Kondisi Eksternal Terkendali, IHSG Hijau 2 Hari Beruntun
Anthony Kevin, CNBC Indonesia
05 September 2019 16:46

Jakarta, CNBC Indonesia - Mengawali perdagangan dengan apresiasi sebesar 0,39% ke level 6.294,28, Indeks Harga Saham Gabungan (IHSG) tak pernah sekalipun merasakan pahitnya zona merah pada perdagangan hari ini, Kamis (5/9/2019).
Per akhir sesi dua, data BEI mencatat, indeks saham acuan di Indonesia tersebut menguat sebesar 0,59% ke level 6.306,8, menandai apresiasi selama 2 hari beruntun. Pada perdagangan kemarin (4/9/2019), IHSG menguat tipis sebesar 0,13%.
Kinerja IHSG senada dengan mayoritas bursa saham utama kawasan Asia yang juga melaju di zona hijau: indeks Nikkei melesat 2,12%, indeks Shanghai menguat 0,96%, indeks Straits Times naik 0,38%, dan indeks Kospi terapresiasi 0,82%.
Kabar gembira terkait perkembangan perang dagang AS-China sukses membuat pelaku pasar saham Benua Kuning melakukan aksi beli dengan intensitas yang besar. Pada hari ini, Kementerian Perdagangan China mengatakan bahwa delegasi kedua negara melakukan perbincangan via sambungan telepon pada pagi hari.

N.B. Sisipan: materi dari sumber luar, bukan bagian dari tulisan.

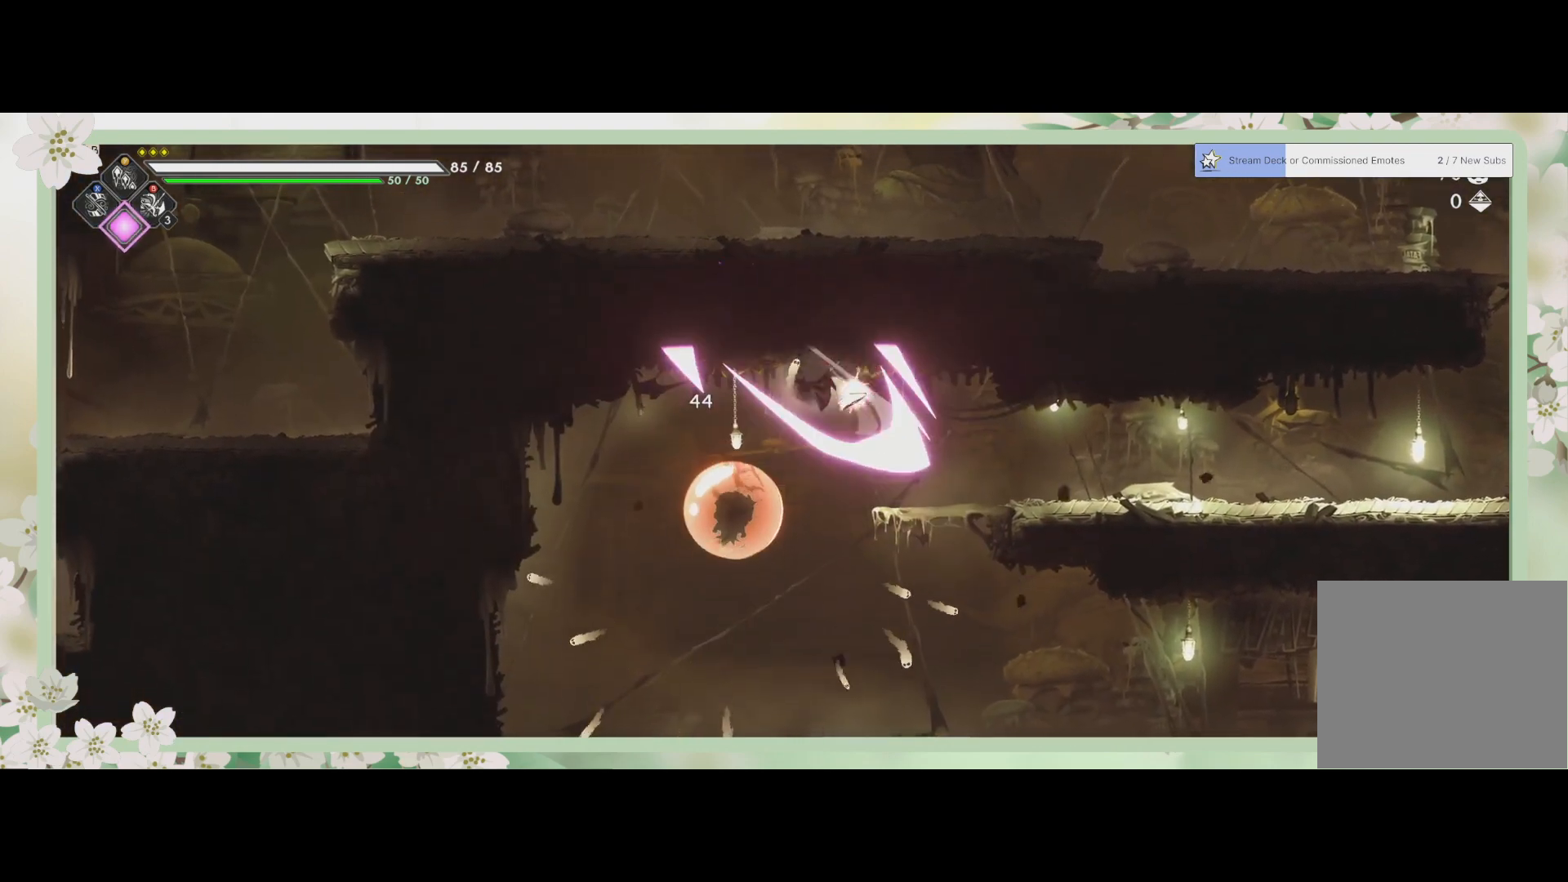
{"buttons": [], "left_stick": "down", "events": [[167, "CROSS", "down"], [333, "CROSS", "up"]]}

Perbincangan via sambungan telepon ini melibatkan berbagai tokoh penting seperti Wakil Perdana Menteri China Liu He, Gubernur Bank Sentral China Yi Gang, Kepala Perwakilan Dagang AS Robert Lighthizer, dan Menteri Keuangan AS Steven Mnuchin.
Hasilnya, kedua belah pihak menyepakati gelaran negosiasi dagang secara tatap muka pada awal bulan depan, dilansir dari CNBC International. AS dan China akan menggelar negosiasi tersebut di Washington, D.C. yang merupakan ibu kota dari AS.
Menurut pernyataan resmi dari Kementerian Perdagangan China, kedua belah pihak akan menggelar konsultasi pada pertengahan bulan ini sebagai bagian dari persiapan negosiasi tatap muka di awal bulan depan.
Lantas, asa damai dagang AS-China yang sempat redup kini kembali membuncah. Sebelumnya, menurut sumber-sumber yang mengetahui masalah tersebut, pejabat pemerintahan AS dan China disebut sedang kesulitan untuk menyetujui gelaran negosiasi dagang secara tatap muka, melansir Bloomberg.
Penyebabnya, AS menolak permintaan dari Beijing untuk menunda pengenaan bea masuk baru bagi produk impor asal China yang dimulai pada akhir pekan kemarin.
Seperti yang diketahui, pada tanggal 1 September waktu setempat AS resmi memberlakukan bea masuk baru sebesar 15% yang menyasar produk impor asal China senilai US$ 112 miliar. Pakaian, sepatu, hingga kamera menjadi bagian dari daftar produk yang diincar AS pada kesempatan ini.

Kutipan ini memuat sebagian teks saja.